One of the greatest virtues of taking a bath is its unique ability to promote physical and mental relaxation – while at the same time juicing our creativity.
Writers, typically a dotty bunch to begin with, are particularly attracted to use the tub as their workspace.
Playwright Oscar Wilde enjoyed lavish baths infused with salts and herbs. He believed that these indulgent moments allowed him to rejuvenate his mind, contributing to his creativity.
Referring to the tranquility of the bath, Wilde once quipped: “We are all in the gutter, but some of us are looking at the stars.”
Henry David Thoreau would often retreat to his bath as a place of contemplation. It was part of his resolve to take to the woods because he wished to live “deliberately.”
In her Pulitzer-Prize-winning, autobiographical novel, The Bell Jar, Sylvia Plath wrote: “I am sure there are things that can't be cured by a good bath, but I can't think of one.”
Maybe her husband’s infidelity was the one? Poor, suffering Sylvia opted to end it all by sticking her head in a gas oven rather than soak in a hot bath.
Poet Rod McKuen wrote song lyrics in his bathtub, and Benjamin Franklin took what he called “tonic baths” each morning, working in the nude for an hour to start his day.
Dalton Trumbo, too, wrote in the bath, but at night and not alone. He enjoyed the company of a parrot, a gift from actor Kirk Douglas.
Agatha Christie was another writer who stripped to write. She composed murder mysteries while soaking in her commodious Victorian bathtub – munching on apples, to boot.
Although he himself wasn’t known for writing plays in the tub, Tennessee Williams must have had some fetish about bathing.

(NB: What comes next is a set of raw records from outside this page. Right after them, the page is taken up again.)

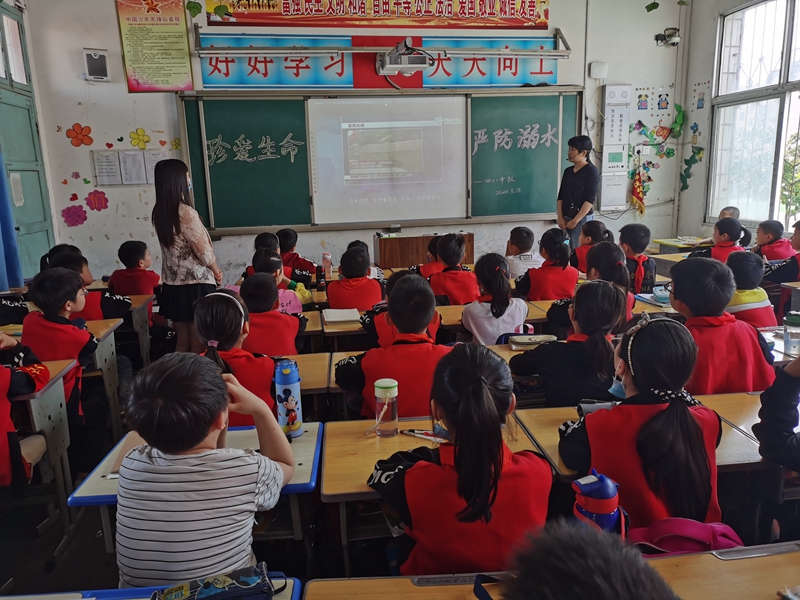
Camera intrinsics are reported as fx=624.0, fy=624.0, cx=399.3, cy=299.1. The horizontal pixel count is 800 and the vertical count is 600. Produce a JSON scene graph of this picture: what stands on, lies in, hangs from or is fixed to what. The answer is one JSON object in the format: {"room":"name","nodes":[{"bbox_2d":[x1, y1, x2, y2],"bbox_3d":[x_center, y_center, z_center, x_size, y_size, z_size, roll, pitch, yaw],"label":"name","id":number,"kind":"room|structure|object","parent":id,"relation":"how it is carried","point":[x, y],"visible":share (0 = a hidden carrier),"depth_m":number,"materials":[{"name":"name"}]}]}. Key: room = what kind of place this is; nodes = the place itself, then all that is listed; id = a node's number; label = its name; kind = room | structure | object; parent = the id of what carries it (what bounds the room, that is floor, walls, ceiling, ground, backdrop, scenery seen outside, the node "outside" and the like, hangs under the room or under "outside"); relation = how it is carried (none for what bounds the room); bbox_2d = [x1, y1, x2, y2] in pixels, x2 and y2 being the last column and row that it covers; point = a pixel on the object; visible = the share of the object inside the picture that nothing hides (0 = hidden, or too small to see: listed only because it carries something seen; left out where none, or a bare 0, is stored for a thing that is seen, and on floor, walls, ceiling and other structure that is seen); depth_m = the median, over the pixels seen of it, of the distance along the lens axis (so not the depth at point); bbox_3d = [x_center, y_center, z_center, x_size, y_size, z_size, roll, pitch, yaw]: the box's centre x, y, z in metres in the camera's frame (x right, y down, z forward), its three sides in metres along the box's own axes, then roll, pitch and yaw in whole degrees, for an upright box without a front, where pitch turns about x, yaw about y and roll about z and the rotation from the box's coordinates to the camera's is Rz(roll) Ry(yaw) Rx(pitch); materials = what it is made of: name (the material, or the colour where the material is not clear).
{"room":"classroom","nodes":[
{"label":"classroom","id":0,"kind":"room"},
{"bbox_2d":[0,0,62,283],"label":"left wall","id":1,"kind":"structure","parent":0,"point":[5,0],"depth_m":5.46,"materials":[{"name":"paint"}]},
{"bbox_2d":[0,146,23,289],"bbox_3d":[-3.056,-1.125,4.434,0.248,2.300,0.670,-3,12,-7],"label":"blue curtain","id":2,"kind":"object","parent":1,"relation":"attached to","point":[4,227],"visible":0.92,"depth_m":4.74,"materials":[{"name":"blue fabric"}]},
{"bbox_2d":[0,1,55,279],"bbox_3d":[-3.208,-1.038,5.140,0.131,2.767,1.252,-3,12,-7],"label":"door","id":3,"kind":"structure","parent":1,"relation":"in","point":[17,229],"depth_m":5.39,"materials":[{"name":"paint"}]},
{"bbox_2d":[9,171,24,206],"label":"paper notice","id":4,"kind":"object","parent":3,"relation":"attached to","point":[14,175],"visible":0.93,"depth_m":5.25,"materials":[{"name":"white paper"}]},
{"bbox_2d":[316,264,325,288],"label":"bottle","id":5,"kind":"object","parent":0,"point":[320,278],"visible":0.99,"depth_m":4.38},
{"bbox_2d":[321,252,331,279],"bbox_3d":[-0.548,-0.247,4.680,0.070,0.201,0.065,-3,12,-7],"label":"water bottle","id":6,"kind":"object","parent":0,"point":[327,257],"visible":0.99,"depth_m":4.65,"materials":[{"name":"plastic"}]},
{"bbox_2d":[25,0,689,291],"bbox_3d":[-0.034,-1.578,6.211,6.019,3.515,0.239,-3,12,-7],"label":"front wall","id":7,"kind":"structure","parent":0,"point":[106,7],"depth_m":5.96,"materials":[{"name":"white paint"}]},
{"bbox_2d":[61,204,87,226],"bbox_3d":[-3.133,-0.793,6.001,0.253,0.196,0.145,-3,12,-7],"label":"flower decoration","id":8,"kind":"object","parent":7,"relation":"attached to","point":[70,209],"visible":0.99,"depth_m":5.98,"materials":[{"name":"pink paper"}]},
{"bbox_2d":[66,123,92,146],"bbox_3d":[-3.075,-1.570,5.999,0.251,0.209,0.073,-3,12,-7],"label":"flower decoration","id":9,"kind":"object","parent":7,"relation":"attached to","point":[81,130],"visible":0.98,"depth_m":5.99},
{"bbox_2d":[83,48,109,80],"bbox_3d":[-2.704,-2.090,5.564,0.185,0.259,0.119,-3,12,-7],"label":"wall speaker","id":10,"kind":"object","parent":7,"relation":"attached to","point":[96,57],"visible":0.99,"depth_m":5.53,"materials":[{"name":"white"}]},
{"bbox_2d":[85,189,108,210],"bbox_3d":[-2.916,-0.948,6.007,0.236,0.201,0.068,-3,12,-7],"label":"flower decoration","id":11,"kind":"object","parent":7,"relation":"attached to","point":[93,195],"visible":0.99,"depth_m":6.00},
{"bbox_2d":[93,151,121,185],"bbox_3d":[-2.666,-1.186,5.686,0.216,0.298,0.047,-3,12,-7],"label":"paper notice","id":12,"kind":"object","parent":7,"relation":"attached to","point":[115,167],"visible":0.98,"depth_m":5.67,"materials":[{"name":"white paper"}]},
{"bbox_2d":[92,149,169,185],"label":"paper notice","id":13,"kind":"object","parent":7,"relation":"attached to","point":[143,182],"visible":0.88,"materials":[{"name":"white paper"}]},
{"bbox_2d":[119,150,146,184],"bbox_3d":[-2.459,-1.201,5.734,0.174,0.291,0.088,-3,12,-7],"label":"paper notice","id":14,"kind":"object","parent":7,"relation":"attached to","point":[130,155],"visible":0.98,"depth_m":5.72,"materials":[{"name":"white paper"}]},
{"bbox_2d":[129,128,149,149],"bbox_3d":[-2.527,-1.558,6.072,0.200,0.194,0.085,-3,12,-7],"label":"flower decoration","id":15,"kind":"object","parent":7,"relation":"attached to","point":[134,138],"visible":0.98,"depth_m":6.06,"materials":[{"name":"yellow paper"}]},
{"bbox_2d":[114,0,195,91],"bbox_3d":[-2.201,-2.337,5.618,0.564,0.886,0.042,-3,12,-7],"label":"poster","id":16,"kind":"object","parent":7,"relation":"attached to","point":[184,63],"visible":0.99,"depth_m":5.61,"materials":[{"name":"yellow paper"}]},
{"bbox_2d":[143,149,166,183],"bbox_3d":[-2.308,-1.237,5.897,0.200,0.295,0.052,-3,12,-7],"label":"paper notice","id":17,"kind":"object","parent":7,"relation":"attached to","point":[151,170],"visible":0.61,"depth_m":5.87,"materials":[{"name":"white paper"}]},
{"bbox_2d":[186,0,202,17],"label":"paper leaf","id":18,"kind":"object","parent":7,"relation":"attached to","point":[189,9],"visible":0.99,"depth_m":5.61,"materials":[{"name":"green paper"}]},
{"bbox_2d":[204,0,548,28],"bbox_3d":[-0.124,-2.928,5.892,3.275,0.676,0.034,-3,12,-7],"label":"banner","id":19,"kind":"object","parent":7,"relation":"attached to","point":[489,14],"visible":0.98,"depth_m":5.93,"materials":[{"name":"red"}]},
{"bbox_2d":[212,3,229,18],"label":"paper leaf","id":20,"kind":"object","parent":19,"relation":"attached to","point":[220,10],"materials":[{"name":"green paper"}]},
{"bbox_2d":[179,87,581,233],"bbox_3d":[-0.061,-1.389,6.094,3.868,1.278,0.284,-3,12,-7],"label":"chalkboard","id":21,"kind":"object","parent":7,"relation":"attached to","point":[529,207],"visible":0.73,"depth_m":6.10,"materials":[{"name":"green"}]},
{"bbox_2d":[308,93,466,224],"bbox_3d":[-0.092,-1.385,6.046,1.501,1.167,0.117,-3,12,-7],"label":"projection screen","id":22,"kind":"object","parent":21,"relation":"attached to","point":[386,219],"visible":0.99,"depth_m":6.02,"materials":[{"name":"white"}]},
{"bbox_2d":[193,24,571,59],"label":"metal rail","id":23,"kind":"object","parent":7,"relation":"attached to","point":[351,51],"visible":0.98,"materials":[{"name":"silver metal"}]},
{"bbox_2d":[205,31,565,88],"bbox_3d":[-0.111,-2.275,5.960,3.538,0.463,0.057,-3,12,-7],"label":"banner","id":24,"kind":"object","parent":7,"relation":"attached to","point":[550,78],"visible":0.8,"depth_m":5.92,"materials":[{"name":"blue"}]},
{"bbox_2d":[378,38,432,74],"bbox_3d":[0.043,-2.271,5.821,0.479,0.288,0.465,-3,12,-7],"label":"projector","id":25,"kind":"object","parent":7,"relation":"attached to","point":[396,66],"visible":1,"depth_m":5.72,"materials":[{"name":"white plastic"}]},
{"bbox_2d":[589,61,607,78],"bbox_3d":[1.974,-2.277,6.195,0.162,0.158,0.059,-3,12,-7],"label":"wall box","id":26,"kind":"object","parent":7,"relation":"attached to","point":[600,68],"visible":0.99,"depth_m":6.17,"materials":[{"name":"white plastic"}]},
{"bbox_2d":[600,83,630,211],"bbox_3d":[2.247,-1.578,6.542,0.284,1.286,0.152,-3,12,-7],"label":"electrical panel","id":27,"kind":"object","parent":7,"relation":"attached to","point":[620,88],"visible":0.98,"depth_m":6.49,"materials":[{"name":"white"}]},
{"bbox_2d":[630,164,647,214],"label":"flag","id":28,"kind":"object","parent":7,"relation":"attached to","point":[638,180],"visible":0.98,"depth_m":6.65,"materials":[{"name":"red fabric"}]},
{"bbox_2d":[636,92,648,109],"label":"picture","id":29,"kind":"object","parent":7,"relation":"attached to","point":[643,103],"visible":0.98,"depth_m":6.83,"materials":[{"name":"multicoloured paper"}]},
{"bbox_2d":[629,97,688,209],"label":"wall decoration","id":30,"kind":"object","parent":7,"relation":"attached to","point":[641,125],"visible":0.97,"depth_m":6.71,"materials":[{"name":"multicoloured paper"}]},
{"bbox_2d":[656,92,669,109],"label":"picture","id":31,"kind":"object","parent":7,"relation":"attached to","point":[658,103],"visible":0.99,"depth_m":6.82,"materials":[{"name":"multicoloured paper"}]},
{"bbox_2d":[654,27,680,45],"bbox_3d":[2.720,-2.647,6.300,0.238,0.154,0.187,-3,12,-7],"label":"security camera","id":32,"kind":"object","parent":7,"relation":"attached to","point":[674,39],"visible":0.98,"depth_m":6.27,"materials":[{"name":"black"}]},
{"bbox_2d":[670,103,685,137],"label":"paper decoration","id":33,"kind":"object","parent":7,"relation":"attached to","point":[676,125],"visible":0.99,"depth_m":6.71,"materials":[{"name":"green paper"}]},
{"bbox_2d":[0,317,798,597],"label":"floor","id":34,"kind":"structure","parent":0,"point":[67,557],"depth_m":2.60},
{"bbox_2d":[0,333,50,489],"bbox_3d":[-1.557,0.433,2.236,0.516,0.895,0.494,-3,12,-7],"label":"child","id":35,"kind":"object","parent":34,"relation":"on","point":[2,468],"visible":0.87,"depth_m":2.26},
{"bbox_2d":[4,357,75,545],"bbox_3d":[-1.818,0.690,2.434,0.942,0.698,0.536,-3,12,-7],"label":"school desk","id":36,"kind":"object","parent":34,"relation":"on","point":[52,447],"visible":0.66,"depth_m":2.49,"materials":[{"name":"wood"}]},
{"bbox_2d":[21,265,98,418],"bbox_3d":[-1.702,0.293,3.099,0.409,0.869,0.418,-3,12,-7],"label":"child","id":37,"kind":"object","parent":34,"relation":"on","point":[58,305],"visible":0.55,"depth_m":3.02},
{"bbox_2d":[44,247,129,320],"bbox_3d":[-1.985,0.106,3.996,0.450,0.812,0.415,-3,12,-7],"label":"child","id":38,"kind":"object","parent":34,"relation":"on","point":[88,313],"visible":0.31,"depth_m":3.91},
{"bbox_2d":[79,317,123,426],"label":"school desk","id":39,"kind":"object","parent":34,"relation":"on","point":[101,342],"visible":0.28,"depth_m":3.44,"materials":[{"name":"wood"}]},
{"bbox_2d":[113,294,153,362],"bbox_3d":[-2.229,0.323,4.349,0.967,0.620,0.499,-3,12,-7],"label":"school desk","id":40,"kind":"object","parent":34,"relation":"on","point":[136,316],"visible":0.27,"depth_m":4.23,"materials":[{"name":"brown wood"}]},
{"bbox_2d":[109,239,158,301],"bbox_3d":[-2.010,-0.069,4.749,0.387,0.759,0.416,-3,12,-7],"label":"child","id":41,"kind":"object","parent":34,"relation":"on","point":[120,256],"visible":0.61,"depth_m":4.63},
{"bbox_2d":[0,573,300,599],"bbox_3d":[-0.622,1.003,1.050,0.886,0.725,0.625,-3,12,-7],"label":"desk","id":42,"kind":"object","parent":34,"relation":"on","point":[297,587],"visible":0.43,"depth_m":1.27,"materials":[{"name":"blue"}]},
{"bbox_2d":[150,563,276,599],"bbox_3d":[-0.361,0.576,1.198,0.244,0.075,0.125,-3,12,-7],"label":"pencil case","id":43,"kind":"object","parent":42,"relation":"on","point":[207,587],"visible":0.99,"depth_m":1.20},
{"bbox_2d":[152,155,221,353],"bbox_3d":[-1.436,-0.199,4.265,0.432,1.426,0.553,-3,12,-7],"label":"woman","id":44,"kind":"object","parent":34,"relation":"on","point":[178,231],"visible":0.87,"depth_m":4.07},
{"bbox_2d":[62,420,321,570],"bbox_3d":[-0.551,0.793,1.957,0.621,0.645,0.512,-3,12,-7],"label":"school desk","id":45,"kind":"object","parent":34,"relation":"on","point":[298,484],"visible":0.27,"depth_m":1.80,"materials":[{"name":"wood"}]},
{"bbox_2d":[106,432,147,475],"bbox_3d":[-0.766,0.460,1.889,0.180,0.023,0.235,-3,12,-7],"label":"notebook","id":46,"kind":"object","parent":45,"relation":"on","point":[133,437],"visible":0.2,"depth_m":1.88,"materials":[{"name":"paper"}]},
{"bbox_2d":[273,359,303,438],"bbox_3d":[-0.353,0.312,1.968,0.079,0.247,0.079,-3,12,-7],"label":"water bottle","id":47,"kind":"object","parent":45,"relation":"on","point":[285,390],"visible":0.99,"depth_m":1.94,"materials":[{"name":"blue plastic"}]},
{"bbox_2d":[115,351,295,587],"bbox_3d":[-0.492,0.533,1.602,0.411,0.791,0.446,1,12,10],"label":"boy","id":48,"kind":"object","parent":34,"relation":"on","point":[221,380],"visible":0.99,"depth_m":1.45},
{"bbox_2d":[194,284,278,428],"bbox_3d":[-0.668,0.376,2.552,0.383,0.795,0.427,-3,12,-7],"label":"child","id":49,"kind":"object","parent":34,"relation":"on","point":[214,336],"visible":0.51,"depth_m":2.46},
{"bbox_2d":[245,231,284,275],"bbox_3d":[-1.049,-0.171,4.982,0.359,0.686,0.366,-3,12,-7],"label":"child","id":50,"kind":"object","parent":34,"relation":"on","point":[264,234],"visible":0.26,"depth_m":4.93},
{"bbox_2d":[240,272,306,355],"bbox_3d":[-0.698,0.251,3.310,0.400,0.771,0.429,-3,12,-7],"label":"child","id":51,"kind":"object","parent":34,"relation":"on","point":[287,343],"visible":0.57,"depth_m":3.19},
{"bbox_2d":[248,250,304,313],"bbox_3d":[-0.808,0.055,4.099,0.368,0.708,0.371,-3,12,-7],"label":"child","id":52,"kind":"object","parent":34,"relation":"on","point":[262,263],"visible":0.32,"depth_m":4.02},
{"bbox_2d":[276,228,316,280],"bbox_3d":[-0.939,-0.189,5.420,0.427,0.792,0.418,-3,12,-7],"label":"child","id":53,"kind":"object","parent":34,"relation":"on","point":[289,234],"visible":0.53,"depth_m":5.32},
{"bbox_2d":[276,352,331,394],"bbox_3d":[-0.670,0.637,2.756,0.784,0.667,0.498,-3,12,-7],"label":"school desk","id":54,"kind":"object","parent":34,"relation":"on","point":[303,387],"visible":0.16,"depth_m":2.67,"materials":[{"name":"brown wood"}]},
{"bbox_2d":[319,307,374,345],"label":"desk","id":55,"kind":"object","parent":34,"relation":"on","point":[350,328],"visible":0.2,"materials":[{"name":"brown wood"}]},
{"bbox_2d":[326,243,383,309],"bbox_3d":[-0.295,0.031,4.221,0.392,0.768,0.424,-3,12,-7],"label":"child","id":56,"kind":"object","parent":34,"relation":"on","point":[378,289],"visible":0.75,"depth_m":4.08},
{"bbox_2d":[332,274,452,420],"bbox_3d":[0.014,0.343,2.585,0.506,0.844,0.484,-3,12,-7],"label":"child","id":57,"kind":"object","parent":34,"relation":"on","point":[431,358],"visible":0.62,"depth_m":2.44},
{"bbox_2d":[362,268,442,345],"bbox_3d":[0.019,0.233,3.337,0.434,0.796,0.402,-3,12,-7],"label":"child","id":58,"kind":"object","parent":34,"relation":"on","point":[383,335],"visible":0.24,"depth_m":3.20},
{"bbox_2d":[376,231,475,270],"bbox_3d":[0.243,-0.274,6.315,0.946,0.764,0.514,-3,12,-7],"label":"lectern","id":59,"kind":"object","parent":34,"relation":"on","point":[411,239],"visible":0.61,"depth_m":6.02,"materials":[{"name":"brown wood"}]},
{"bbox_2d":[417,236,444,279],"bbox_3d":[0.315,-0.142,5.129,0.393,0.736,0.373,-3,12,-7],"label":"child","id":60,"kind":"object","parent":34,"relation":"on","point":[431,269],"visible":0.33,"depth_m":5.02},
{"bbox_2d":[315,300,550,345],"bbox_3d":[0.196,0.403,3.747,1.299,0.649,0.510,-3,12,-7],"label":"desk","id":61,"kind":"object","parent":34,"relation":"on","point":[335,328],"visible":0.25,"depth_m":3.52,"materials":[{"name":"brown wood"}]},
{"bbox_2d":[322,308,360,323],"bbox_3d":[-0.329,0.084,3.496,0.175,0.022,0.244,-3,12,-7],"label":"notebook","id":62,"kind":"object","parent":61,"relation":"on","point":[333,318],"visible":0.99,"depth_m":3.44,"materials":[{"name":"white paper"}]},
{"bbox_2d":[320,412,548,573],"bbox_3d":[0.132,0.776,1.968,0.628,0.655,0.539,-3,12,-7],"label":"school desk","id":63,"kind":"object","parent":34,"relation":"on","point":[371,439],"visible":0.32,"depth_m":1.85,"materials":[{"name":"brown wood"}]},
{"bbox_2d":[372,377,398,436],"bbox_3d":[-0.045,0.332,1.931,0.076,0.177,0.074,-3,12,-7],"label":"water bottle","id":64,"kind":"object","parent":63,"relation":"on","point":[383,384],"visible":1,"depth_m":1.90,"materials":[{"name":"clear plastic"}]},
{"bbox_2d":[399,428,445,441],"bbox_3d":[0.074,0.417,1.929,0.163,0.015,0.014,5,14,25],"label":"pen","id":65,"kind":"object","parent":63,"relation":"on","point":[409,432],"visible":0.93,"depth_m":1.93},
{"bbox_2d":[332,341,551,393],"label":"desk","id":66,"kind":"object","parent":34,"relation":"on","point":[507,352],"visible":0.14,"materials":[{"name":"brown wood"}]},
{"bbox_2d":[508,333,556,348],"bbox_3d":[0.606,0.186,2.862,0.197,0.035,0.120,-3,12,-7],"label":"pencil case","id":67,"kind":"object","parent":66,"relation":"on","point":[532,338],"visible":0.96,"depth_m":2.83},
{"bbox_2d":[426,232,477,303],"bbox_3d":[0.370,-0.057,4.515,0.414,0.808,0.444,-3,12,-7],"label":"child","id":68,"kind":"object","parent":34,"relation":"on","point":[443,244],"visible":0.73,"depth_m":4.39},
{"bbox_2d":[368,342,550,574],"bbox_3d":[0.162,0.536,1.638,0.426,0.787,0.488,-3,12,-7],"label":"child","id":69,"kind":"object","parent":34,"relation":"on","point":[484,385],"visible":0.87,"depth_m":1.50},
{"bbox_2d":[461,253,528,344],"bbox_3d":[0.544,0.149,3.590,0.373,0.754,0.434,-3,12,-7],"label":"child","id":70,"kind":"object","parent":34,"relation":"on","point":[497,269],"visible":0.76,"depth_m":3.48},
{"bbox_2d":[504,225,542,278],"bbox_3d":[1.007,-0.234,5.094,0.412,0.683,0.426,-3,12,-7],"label":"child","id":71,"kind":"object","parent":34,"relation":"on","point":[529,257],"visible":0.65,"depth_m":4.97},
{"bbox_2d":[514,227,577,300],"bbox_3d":[1.062,-0.071,4.446,0.414,0.788,0.445,-3,12,-7],"label":"child","id":72,"kind":"object","parent":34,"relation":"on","point":[547,291],"visible":0.72,"depth_m":4.32},
{"bbox_2d":[302,541,799,599],"bbox_3d":[0.503,0.961,1.096,1.331,0.717,0.594,-3,12,-7],"label":"school desk","id":73,"kind":"object","parent":34,"relation":"on","point":[718,562],"visible":0.86,"depth_m":1.26,"materials":[{"name":"brown wood"}]},
{"bbox_2d":[571,469,623,534],"bbox_3d":[0.401,0.457,1.276,0.109,0.230,0.082,-3,12,-7],"label":"water bottle","id":74,"kind":"object","parent":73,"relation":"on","point":[610,491],"visible":0.68,"depth_m":1.24,"materials":[{"name":"plastic"}]},
{"bbox_2d":[627,517,745,555],"bbox_3d":[0.696,0.634,1.528,0.321,0.254,0.234,-3,12,-7],"label":"pink backpack","id":75,"kind":"object","parent":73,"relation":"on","point":[701,525],"visible":0.48,"depth_m":1.48,"materials":[{"name":"pink fabric"}]},
{"bbox_2d":[512,279,625,408],"bbox_3d":[0.738,0.325,2.632,0.427,0.778,0.478,-3,12,-7],"label":"child","id":76,"kind":"object","parent":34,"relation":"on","point":[610,289],"visible":0.74,"depth_m":2.50},
{"bbox_2d":[556,134,599,248],"bbox_3d":[1.717,-0.827,6.048,0.431,1.417,0.498,-3,12,-7],"label":"woman","id":77,"kind":"object","parent":34,"relation":"on","point":[578,152],"visible":0.77,"depth_m":5.87},
{"bbox_2d":[492,516,677,599],"bbox_3d":[0.259,0.633,0.732,0.505,0.760,0.525,-3,12,-7],"label":"child","id":78,"kind":"object","parent":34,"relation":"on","point":[608,545],"visible":0.98,"depth_m":0.72},
{"bbox_2d":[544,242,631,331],"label":"child","id":79,"kind":"object","parent":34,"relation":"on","point":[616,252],"visible":0.43,"depth_m":3.54},
{"bbox_2d":[571,220,610,272],"bbox_3d":[1.592,-0.256,5.202,0.356,0.734,0.397,-3,12,-7],"label":"child","id":80,"kind":"object","parent":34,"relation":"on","point":[597,231],"visible":0.4,"depth_m":5.15},
{"bbox_2d":[618,223,656,293],"bbox_3d":[1.726,-0.157,4.657,0.382,0.755,0.397,-3,12,-7],"label":"child","id":81,"kind":"object","parent":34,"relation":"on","point":[635,242],"visible":0.52,"depth_m":4.55},
{"bbox_2d":[511,392,771,477],"bbox_3d":[0.926,0.724,2.046,0.969,0.653,0.536,-3,12,-7],"label":"school desk","id":82,"kind":"object","parent":34,"relation":"on","point":[563,410],"visible":0.23,"depth_m":1.91,"materials":[{"name":"brown wood"}]},
{"bbox_2d":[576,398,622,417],"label":"pencil case","id":83,"kind":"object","parent":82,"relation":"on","point":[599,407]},
{"bbox_2d":[564,312,720,529],"bbox_3d":[0.718,0.478,1.829,0.431,0.846,0.445,-3,12,-7],"label":"child","id":84,"kind":"object","parent":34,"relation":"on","point":[645,331],"visible":0.73,"depth_m":1.71},
{"bbox_2d":[652,236,713,252],"bbox_3d":[2.904,-0.214,6.195,0.568,0.690,0.634,-3,12,-7],"label":"school desk","id":85,"kind":"object","parent":34,"relation":"on","point":[660,241],"visible":0.36,"depth_m":6.14,"materials":[{"name":"wood"}]},
{"bbox_2d":[688,217,750,261],"bbox_3d":[2.649,-0.295,5.161,0.447,0.726,0.438,-3,12,-7],"label":"child","id":86,"kind":"object","parent":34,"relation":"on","point":[736,234],"visible":0.46,"depth_m":5.06},
{"bbox_2d":[669,255,776,393],"bbox_3d":[1.325,0.274,2.631,0.426,0.863,0.459,-3,12,-7],"label":"child","id":87,"kind":"object","parent":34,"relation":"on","point":[676,293],"visible":0.6,"depth_m":2.51},
{"bbox_2d":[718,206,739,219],"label":"child","id":88,"kind":"object","parent":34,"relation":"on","point":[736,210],"visible":0.19,"depth_m":5.96},
{"bbox_2d":[724,249,775,325],"bbox_3d":[2.013,0.105,3.691,0.394,0.771,0.400,-3,12,-7],"label":"child","id":89,"kind":"object","parent":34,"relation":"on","point":[737,264],"visible":0.44,"depth_m":3.56},
{"bbox_2d":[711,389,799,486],"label":"school desk","id":90,"kind":"object","parent":34,"relation":"on","point":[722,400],"visible":0.4,"depth_m":2.06,"materials":[{"name":"brown wood"}]},
{"bbox_2d":[753,219,794,262],"bbox_3d":[3.222,-0.289,5.393,0.385,0.748,0.393,-3,12,-7],"label":"child","id":91,"kind":"object","parent":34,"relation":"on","point":[779,246],"visible":0.53,"depth_m":5.29},
{"bbox_2d":[752,353,799,471],"bbox_3d":[1.237,0.340,1.640,0.506,0.856,0.515,-3,12,-7],"label":"child","id":92,"kind":"object","parent":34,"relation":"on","point":[779,437],"visible":0.97,"depth_m":1.72},
{"bbox_2d":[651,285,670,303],"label":"pencil case","id":93,"kind":"object","parent":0,"point":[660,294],"visible":0.81,"depth_m":3.59,"materials":[{"name":"blue"}]},
{"bbox_2d":[677,0,797,243],"bbox_3d":[3.660,-1.220,4.188,0.239,3.359,5.772,-3,12,-7],"label":"right wall","id":94,"kind":"structure","parent":0,"point":[694,27],"depth_m":6.52,"materials":[{"name":"white paint"}]},
{"bbox_2d":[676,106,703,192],"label":"wall decoration","id":95,"kind":"object","parent":94,"relation":"attached to","point":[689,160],"visible":0.99,"depth_m":6.77,"materials":[{"name":"green paper"}]},
{"bbox_2d":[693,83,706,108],"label":"picture","id":96,"kind":"object","parent":94,"relation":"attached to","point":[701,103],"visible":0.98,"depth_m":6.53},
{"bbox_2d":[706,0,799,231],"bbox_3d":[3.503,-1.610,5.394,0.152,2.135,2.402,-3,12,-7],"label":"window","id":97,"kind":"structure","parent":94,"relation":"in","point":[767,138],"depth_m":5.98,"materials":[{"name":"glass"}]},
{"bbox_2d":[782,311,799,355],"bbox_3d":[1.610,0.139,2.551,0.080,0.171,0.075,-3,12,-7],"label":"water bottle","id":98,"kind":"object","parent":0,"point":[787,338],"visible":1,"depth_m":2.53,"materials":[{"name":"clear plastic"}]},
{"label":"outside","id":99,"kind":"structure","parent":0,"visible":0},
{"label":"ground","id":100,"kind":"structure","parent":99,"visible":0},
{"bbox_2d":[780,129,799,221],"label":"tree","id":101,"kind":"object","parent":100,"relation":"on","point":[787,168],"visible":0.72,"depth_m":9.10,"materials":[{"name":"green plant"}]}
]}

In “A Streetcar Named Desire,” he has Blanche constantly jumping in and out of the bath (in an attempt to cleanse herself of her past?).
Contemplative and rejuvenating, indulgent and ascetic. The challenge of the bath lies in navigating the Scylla and Charybdis of luxury and discipline.
All this talk about bathing is getting to me. I think I’ll grab a Granny Smith and edit this essay in the tub.